[start of Source records]

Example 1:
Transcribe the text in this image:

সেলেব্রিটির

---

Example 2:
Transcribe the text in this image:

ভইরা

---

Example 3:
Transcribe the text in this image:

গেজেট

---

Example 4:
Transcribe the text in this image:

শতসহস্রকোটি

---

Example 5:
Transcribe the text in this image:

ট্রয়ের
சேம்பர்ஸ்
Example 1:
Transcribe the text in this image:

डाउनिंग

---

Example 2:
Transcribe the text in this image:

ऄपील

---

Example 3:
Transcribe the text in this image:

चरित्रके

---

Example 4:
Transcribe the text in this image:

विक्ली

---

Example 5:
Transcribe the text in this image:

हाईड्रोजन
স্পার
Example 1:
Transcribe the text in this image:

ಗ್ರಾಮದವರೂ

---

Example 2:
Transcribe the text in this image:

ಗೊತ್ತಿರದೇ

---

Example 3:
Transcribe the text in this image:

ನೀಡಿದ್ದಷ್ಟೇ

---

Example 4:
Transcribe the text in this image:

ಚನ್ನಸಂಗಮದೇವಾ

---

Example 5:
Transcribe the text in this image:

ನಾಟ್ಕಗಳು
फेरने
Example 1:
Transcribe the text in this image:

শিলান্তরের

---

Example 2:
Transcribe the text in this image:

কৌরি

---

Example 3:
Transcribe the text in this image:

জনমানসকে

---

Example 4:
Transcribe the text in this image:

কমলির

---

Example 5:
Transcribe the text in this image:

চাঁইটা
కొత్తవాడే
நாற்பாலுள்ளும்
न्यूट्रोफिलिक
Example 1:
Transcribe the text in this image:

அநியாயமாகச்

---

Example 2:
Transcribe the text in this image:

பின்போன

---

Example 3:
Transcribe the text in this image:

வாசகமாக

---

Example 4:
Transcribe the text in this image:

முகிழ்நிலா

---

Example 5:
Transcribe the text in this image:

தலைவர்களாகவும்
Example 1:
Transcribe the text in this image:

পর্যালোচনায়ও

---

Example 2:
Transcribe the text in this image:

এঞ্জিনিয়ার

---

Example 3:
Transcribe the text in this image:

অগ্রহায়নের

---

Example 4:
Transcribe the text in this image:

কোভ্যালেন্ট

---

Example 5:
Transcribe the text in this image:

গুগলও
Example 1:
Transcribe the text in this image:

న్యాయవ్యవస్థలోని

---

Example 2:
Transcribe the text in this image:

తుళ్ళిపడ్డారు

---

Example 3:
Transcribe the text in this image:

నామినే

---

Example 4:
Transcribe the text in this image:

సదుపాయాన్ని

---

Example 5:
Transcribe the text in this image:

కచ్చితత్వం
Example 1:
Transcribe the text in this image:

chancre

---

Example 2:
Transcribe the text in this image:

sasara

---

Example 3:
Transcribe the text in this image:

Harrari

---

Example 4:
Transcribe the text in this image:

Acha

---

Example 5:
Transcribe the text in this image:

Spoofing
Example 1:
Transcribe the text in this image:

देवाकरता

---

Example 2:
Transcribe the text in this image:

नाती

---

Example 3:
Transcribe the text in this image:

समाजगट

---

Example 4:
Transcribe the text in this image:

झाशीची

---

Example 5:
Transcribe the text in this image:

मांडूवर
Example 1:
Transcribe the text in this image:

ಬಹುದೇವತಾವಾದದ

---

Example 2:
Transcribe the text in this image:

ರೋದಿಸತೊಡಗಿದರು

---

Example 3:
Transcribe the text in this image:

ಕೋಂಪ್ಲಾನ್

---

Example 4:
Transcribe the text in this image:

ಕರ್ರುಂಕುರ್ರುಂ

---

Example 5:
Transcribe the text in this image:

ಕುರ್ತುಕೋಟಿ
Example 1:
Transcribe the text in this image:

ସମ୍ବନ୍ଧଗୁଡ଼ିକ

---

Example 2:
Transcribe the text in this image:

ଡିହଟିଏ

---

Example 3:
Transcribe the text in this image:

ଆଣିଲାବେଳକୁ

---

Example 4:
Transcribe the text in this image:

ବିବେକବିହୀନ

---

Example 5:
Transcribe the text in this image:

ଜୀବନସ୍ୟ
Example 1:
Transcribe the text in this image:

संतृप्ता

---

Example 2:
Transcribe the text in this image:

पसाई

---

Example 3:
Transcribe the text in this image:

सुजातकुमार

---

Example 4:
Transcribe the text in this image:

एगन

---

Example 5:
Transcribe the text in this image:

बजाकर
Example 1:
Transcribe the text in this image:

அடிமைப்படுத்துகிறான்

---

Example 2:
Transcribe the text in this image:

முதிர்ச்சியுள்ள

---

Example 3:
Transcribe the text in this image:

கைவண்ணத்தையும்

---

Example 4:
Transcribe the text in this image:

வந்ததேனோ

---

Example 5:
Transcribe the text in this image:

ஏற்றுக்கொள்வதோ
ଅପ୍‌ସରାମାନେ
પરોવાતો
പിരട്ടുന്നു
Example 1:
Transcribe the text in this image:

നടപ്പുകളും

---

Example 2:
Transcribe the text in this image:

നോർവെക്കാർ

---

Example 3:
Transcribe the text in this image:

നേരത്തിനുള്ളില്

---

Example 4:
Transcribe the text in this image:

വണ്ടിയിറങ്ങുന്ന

[end of Source records]

Problem details
Convert every line of the entries above into a JSON list of strings, one string per line, with blank lines omitted.

Solution for this problem
[
  "Example 1:",
  "Transcribe the text in this image:",
  "সেলেব্রিটির",
  "---",
  "Example 2:",
  "Transcribe the text in this image:",
  "ভইরা",
  "---",
  "Example 3:",
  "Transcribe the text in this image:",
  "গেজেট",
  "---",
  "Example 4:",
  "Transcribe the text in this image:",
  "শতসহস্রকোটি",
  "---",
  "Example 5:",
  "Transcribe the text in this image:",
  "ট্রয়ের",
  "சேம்பர்ஸ்",
  "Example 1:",
  "Transcribe the text in this image:",
  "डाउनिंग",
  "---",
  "Example 2:",
  "Transcribe the text in this image:",
  "ऄपील",
  "---",
  "Example 3:",
  "Transcribe the text in this image:",
  "चरित्रके",
  "---",
  "Example 4:",
  "Transcribe the text in this image:",
  "विक्ली",
  "---",
  "Example 5:",
  "Transcribe the text in this image:",
  "हाईड्रोजन",
  "স্পার",
  "Example 1:",
  "Transcribe the text in this image:",
  "ಗ್ರಾಮದವರೂ",
  "---",
  "Example 2:",
  "Transcribe the text in this image:",
  "ಗೊತ್ತಿರದೇ",
  "---",
  "Example 3:",
  "Transcribe the text in this image:",
  "ನೀಡಿದ್ದಷ್ಟೇ",
  "---",
  "Example 4:",
  "Transcribe the text in this image:",
  "ಚನ್ನಸಂಗಮದೇವಾ",
  "---",
  "Example 5:",
  "Transcribe the text in this image:",
  "ನಾಟ್ಕಗಳು",
  "फेरने",
  "Example 1:",
  "Transcribe the text in this image:",
  "শিলান্তরের",
  "---",
  "Example 2:",
  "Transcribe the text in this image:",
  "কৌরি",
  "---",
  "Example 3:",
  "Transcribe the text in this image:",
  "জনমানসকে",
  "---",
  "Example 4:",
  "Transcribe the text in this image:",
  "কমলির",
  "---",
  "Example 5:",
  "Transcribe the text in this image:",
  "চাঁইটা",
  "కొత్తవాడే",
  "நாற்பாலுள்ளும்",
  "न्यूट्रोफिलिक",
  "Example 1:",
  "Transcribe the text in this image:",
  "அநியாயமாகச்",
  "---",
  "Example 2:",
  "Transcribe the text in this image:",
  "பின்போன",
  "---",
  "Example 3:",
  "Transcribe the text in this image:",
  "வாசகமாக",
  "---",
  "Example 4:",
  "Transcribe the text in this image:",
  "முகிழ்நிலா",
  "---",
  "Example 5:",
  "Transcribe the text in this image:",
  "தலைவர்களாகவும்",
  "Example 1:",
  "Transcribe the text in this image:",
  "পর্যালোচনায়ও",
  "---",
  "Example 2:",
  "Transcribe the text in this image:",
  "এঞ্জিনিয়ার",
  "---",
  "Example 3:",
  "Transcribe the text in this image:",
  "অগ্রহায়নের",
  "---",
  "Example 4:",
  "Transcribe the text in this image:",
  "কোভ্যালেন্ট",
  "---",
  "Example 5:",
  "Transcribe the text in this image:",
  "গুগলও",
  "Example 1:",
  "Transcribe the text in this image:",
  "న్యాయవ్యవస్థలోని",
  "---",
  "Example 2:",
  "Transcribe the text in this image:",
  "తుళ్ళిపడ్డారు",
  "---",
  "Example 3:",
  "Transcribe the text in this image:",
  "నామినే",
  "---",
  "Example 4:",
  "Transcribe the text in this image:",
  "సదుపాయాన్ని",
  "---",
  "Example 5:",
  "Transcribe the text in this image:",
  "కచ్చితత్వం",
  "Example 1:",
  "Transcribe the text in this image:",
  "chancre",
  "---",
  "Example 2:",
  "Transcribe the text in this image:",
  "sasara",
  "---",
  "Example 3:",
  "Transcribe the text in this image:",
  "Harrari",
  "---",
  "Example 4:",
  "Transcribe the text in this image:",
  "Acha",
  "---",
  "Example 5:",
  "Transcribe the text in this image:",
  "Spoofing",
  "Example 1:",
  "Transcribe the text in this image:",
  "देवाकरता",
  "---",
  "Example 2:",
  "Transcribe the text in this image:",
  "नाती",
  "---",
  "Example 3:",
  "Transcribe the text in this image:",
  "समाजगट",
  "---",
  "Example 4:",
  "Transcribe the text in this image:",
  "झाशीची",
  "---",
  "Example 5:",
  "Transcribe the text in this image:",
  "मांडूवर",
  "Example 1:",
  "Transcribe the text in this image:",
  "ಬಹುದೇವತಾವಾದದ",
  "---",
  "Example 2:",
  "Transcribe the text in this image:",
  "ರೋದಿಸತೊಡಗಿದರು",
  "---",
  "Example 3:",
  "Transcribe the text in this image:",
  "ಕೋಂಪ್ಲಾನ್",
  "---",
  "Example 4:",
  "Transcribe the text in this image:",
  "ಕರ್ರುಂಕುರ್ರುಂ",
  "---",
  "Example 5:",
  "Transcribe the text in this image:",
  "ಕುರ್ತುಕೋಟಿ",
  "Example 1:",
  "Transcribe the text in this image:",
  "ସମ୍ବନ୍ଧଗୁଡ଼ିକ",
  "---",
  "Example 2:",
  "Transcribe the text in this image:",
  "ଡିହଟିଏ",
  "---",
  "Example 3:",
  "Transcribe the text in this image:",
  "ଆଣିଲାବେଳକୁ",
  "---",
  "Example 4:",
  "Transcribe the text in this image:",
  "ବିବେକବିହୀନ",
  "---",
  "Example 5:",
  "Transcribe the text in this image:",
  "ଜୀବନସ୍ୟ",
  "Example 1:",
  "Transcribe the text in this image:",
  "संतृप्ता",
  "---",
  "Example 2:",
  "Transcribe the text in this image:",
  "पसाई",
  "---",
  "Example 3:",
  "Transcribe the text in this image:",
  "सुजातकुमार",
  "---",
  "Example 4:",
  "Transcribe the text in this image:",
  "एगन",
  "---",
  "Example 5:",
  "Transcribe the text in this image:",
  "बजाकर",
  "Example 1:",
  "Transcribe the text in this image:",
  "அடிமைப்படுத்துகிறான்",
  "---",
  "Example 2:",
  "Transcribe the text in this image:",
  "முதிர்ச்சியுள்ள",
  "---",
  "Example 3:",
  "Transcribe the text in this image:",
  "கைவண்ணத்தையும்",
  "---",
  "Example 4:",
  "Transcribe the text in this image:",
  "வந்ததேனோ",
  "---",
  "Example 5:",
  "Transcribe the text in this image:",
  "ஏற்றுக்கொள்வதோ",
  "ଅପ୍‌ସରାମାନେ",
  "પરોવાતો",
  "പിരട്ടുന്നു",
  "Example 1:",
  "Transcribe the text in this image:",
  "നടപ്പുകളും",
  "---",
  "Example 2:",
  "Transcribe the text in this image:",
  "നോർവെക്കാർ",
  "---",
  "Example 3:",
  "Transcribe the text in this image:",
  "നേരത്തിനുള്ളില്",
  "---",
  "Example 4:",
  "Transcribe the text in this image:",
  "വണ്ടിയിറങ്ങുന്ന"
]